Recorded data:
━━━━━━━━

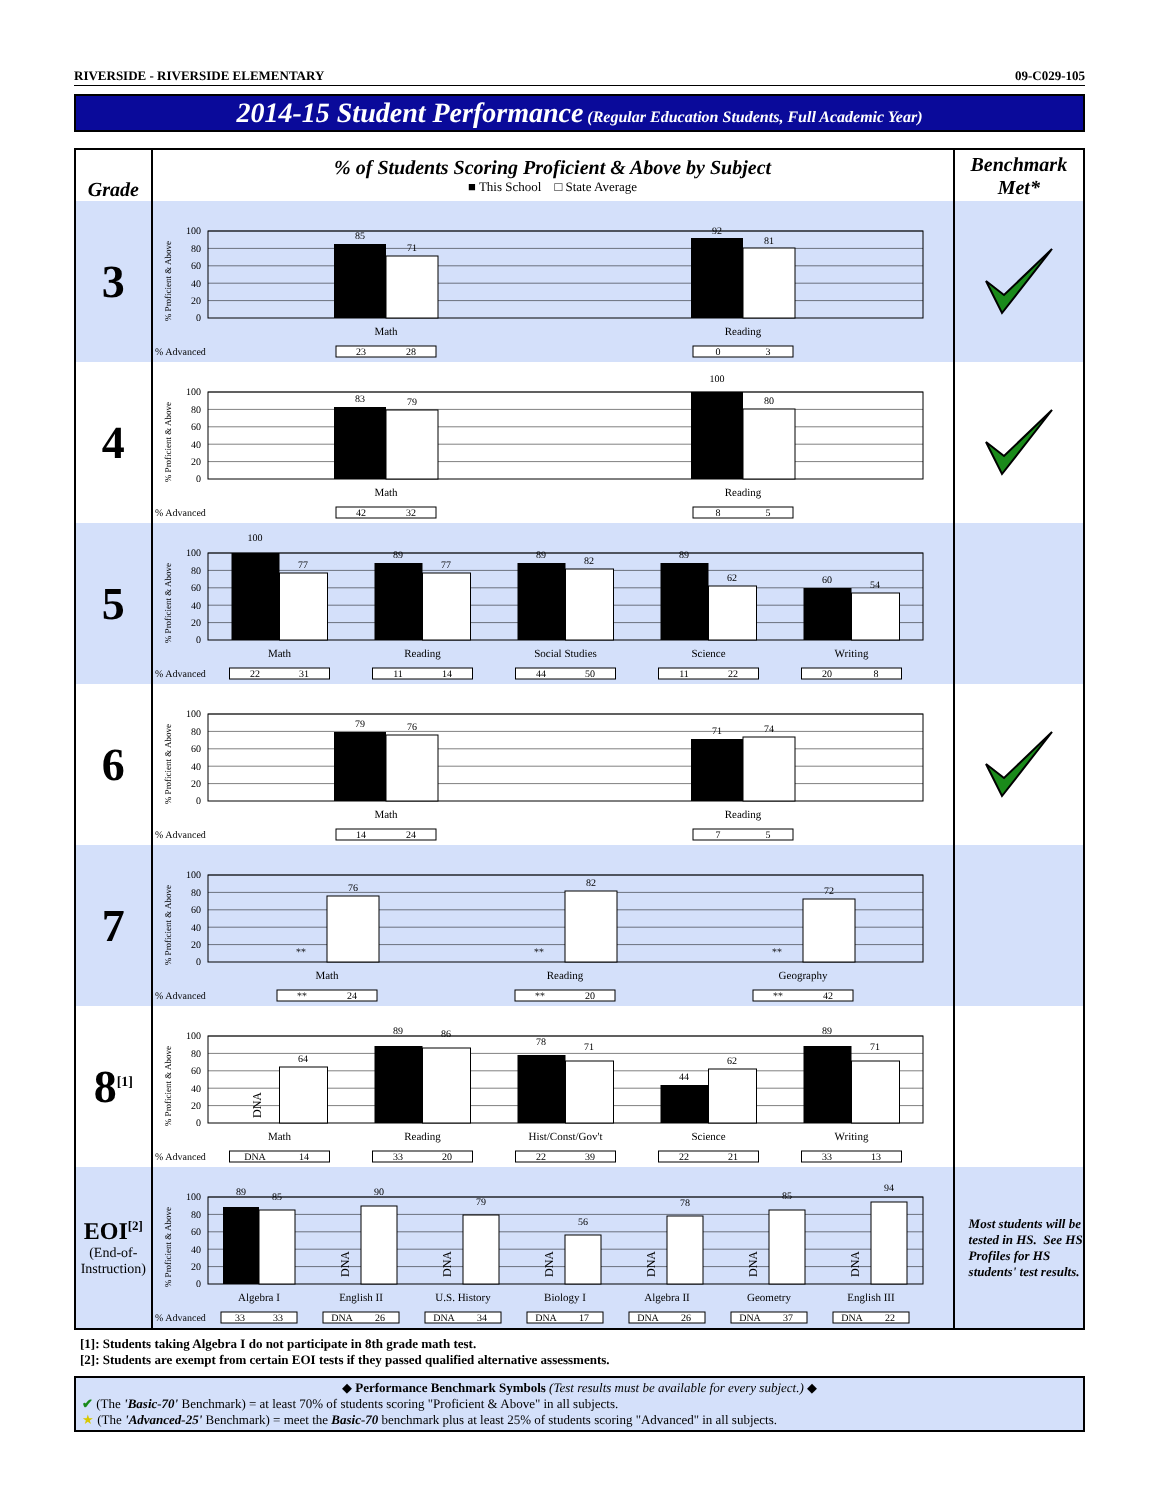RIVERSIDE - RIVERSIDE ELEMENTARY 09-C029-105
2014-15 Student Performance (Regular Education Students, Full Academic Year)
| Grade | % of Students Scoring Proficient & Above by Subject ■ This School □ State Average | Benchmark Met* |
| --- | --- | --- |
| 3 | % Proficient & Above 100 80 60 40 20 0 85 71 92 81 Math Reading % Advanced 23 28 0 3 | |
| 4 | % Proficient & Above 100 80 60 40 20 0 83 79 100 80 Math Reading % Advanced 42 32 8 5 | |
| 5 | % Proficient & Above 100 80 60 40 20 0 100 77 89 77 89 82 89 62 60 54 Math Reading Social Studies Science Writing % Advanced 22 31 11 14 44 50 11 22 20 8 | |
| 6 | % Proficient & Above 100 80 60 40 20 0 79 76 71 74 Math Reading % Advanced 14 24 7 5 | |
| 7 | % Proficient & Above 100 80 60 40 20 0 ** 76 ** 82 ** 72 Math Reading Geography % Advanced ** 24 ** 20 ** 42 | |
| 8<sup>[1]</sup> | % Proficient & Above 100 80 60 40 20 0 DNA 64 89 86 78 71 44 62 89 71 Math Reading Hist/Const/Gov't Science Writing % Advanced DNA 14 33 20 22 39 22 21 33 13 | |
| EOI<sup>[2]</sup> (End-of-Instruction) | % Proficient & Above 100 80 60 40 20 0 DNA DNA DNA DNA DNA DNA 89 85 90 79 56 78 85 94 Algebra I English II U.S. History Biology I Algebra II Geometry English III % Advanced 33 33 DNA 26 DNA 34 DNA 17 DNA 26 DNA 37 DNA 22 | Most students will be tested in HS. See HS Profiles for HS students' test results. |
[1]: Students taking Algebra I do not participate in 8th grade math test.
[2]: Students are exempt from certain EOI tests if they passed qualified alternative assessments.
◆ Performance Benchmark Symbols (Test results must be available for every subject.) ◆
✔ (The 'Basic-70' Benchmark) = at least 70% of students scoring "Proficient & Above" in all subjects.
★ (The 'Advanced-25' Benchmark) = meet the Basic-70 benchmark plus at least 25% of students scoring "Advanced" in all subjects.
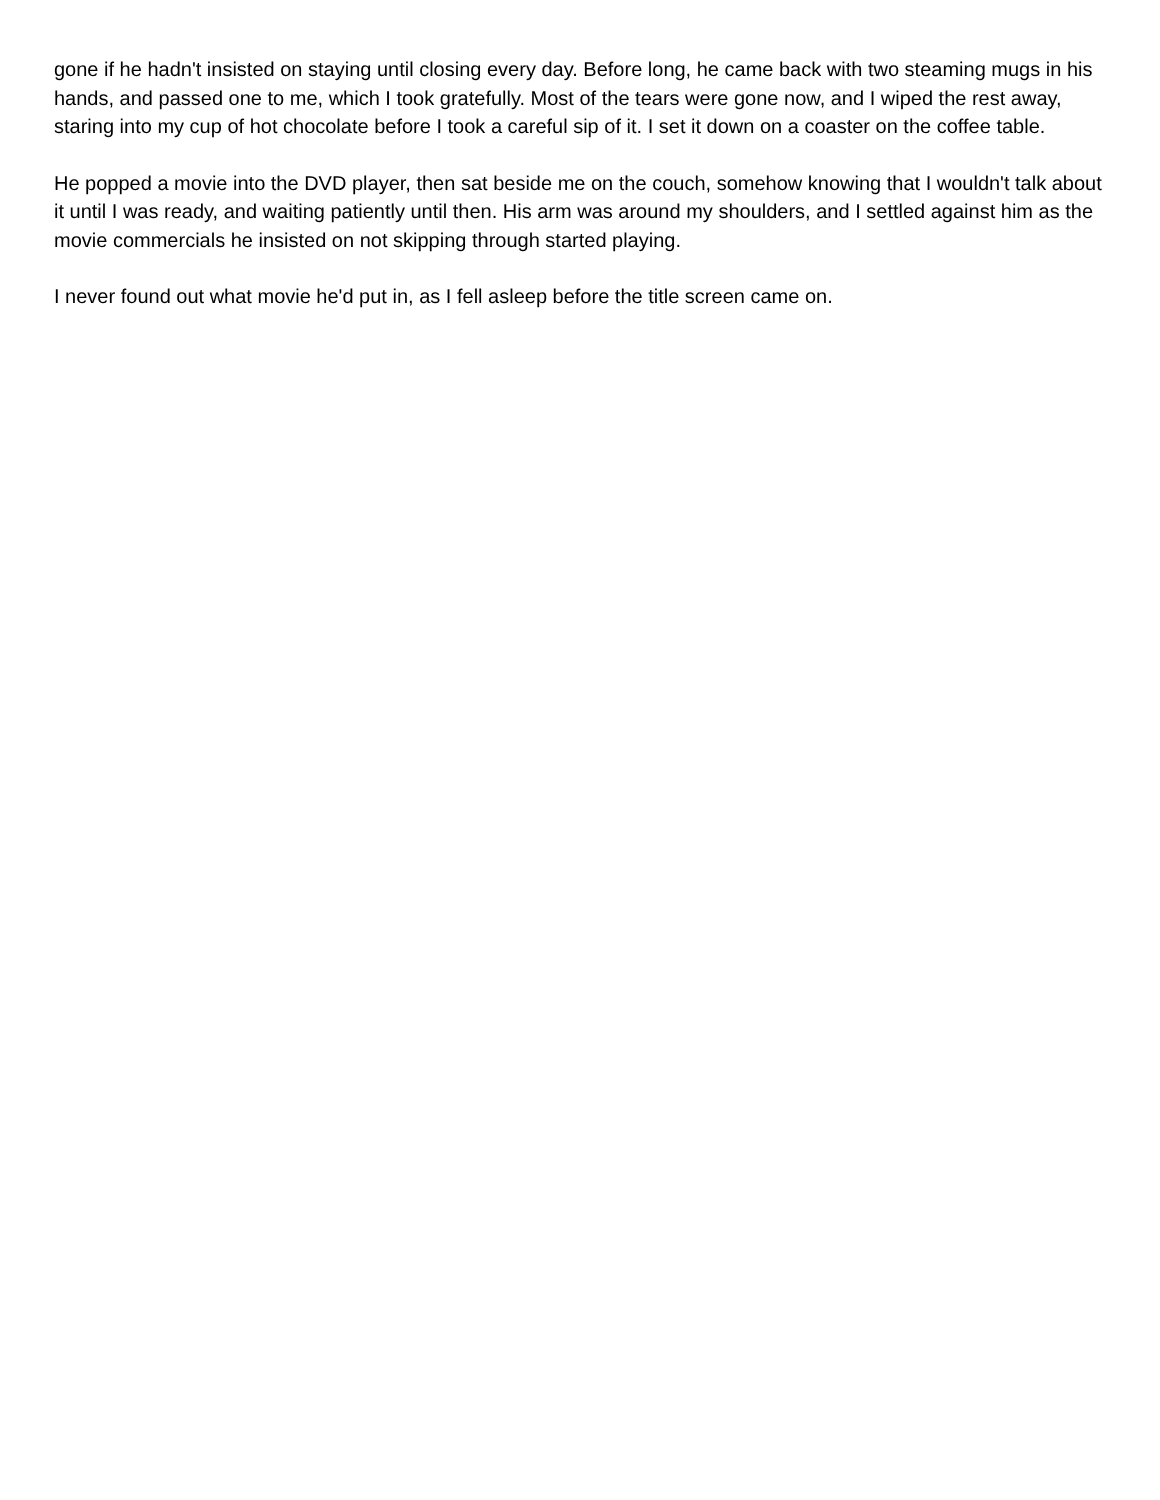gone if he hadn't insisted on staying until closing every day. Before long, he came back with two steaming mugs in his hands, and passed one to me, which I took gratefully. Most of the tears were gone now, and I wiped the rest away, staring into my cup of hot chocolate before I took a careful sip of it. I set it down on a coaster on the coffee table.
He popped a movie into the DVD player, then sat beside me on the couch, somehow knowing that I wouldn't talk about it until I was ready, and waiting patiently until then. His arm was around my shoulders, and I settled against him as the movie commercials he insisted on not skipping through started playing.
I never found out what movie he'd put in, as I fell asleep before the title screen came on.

━━━━━━━━

- _Aim of the exercise_: Using the entries above, copy out all lines that contain the string "movie".

- _Finished task_:
He popped a movie into the DVD player, then sat beside me on the couch, somehow knowing that I wouldn't talk about it until I was ready, and waiting patiently until then. His arm was around my shoulders, and I settled against him as the movie commercials he insisted on not skipping through started playing.
I never found out what movie he'd put in, as I fell asleep before the title screen came on.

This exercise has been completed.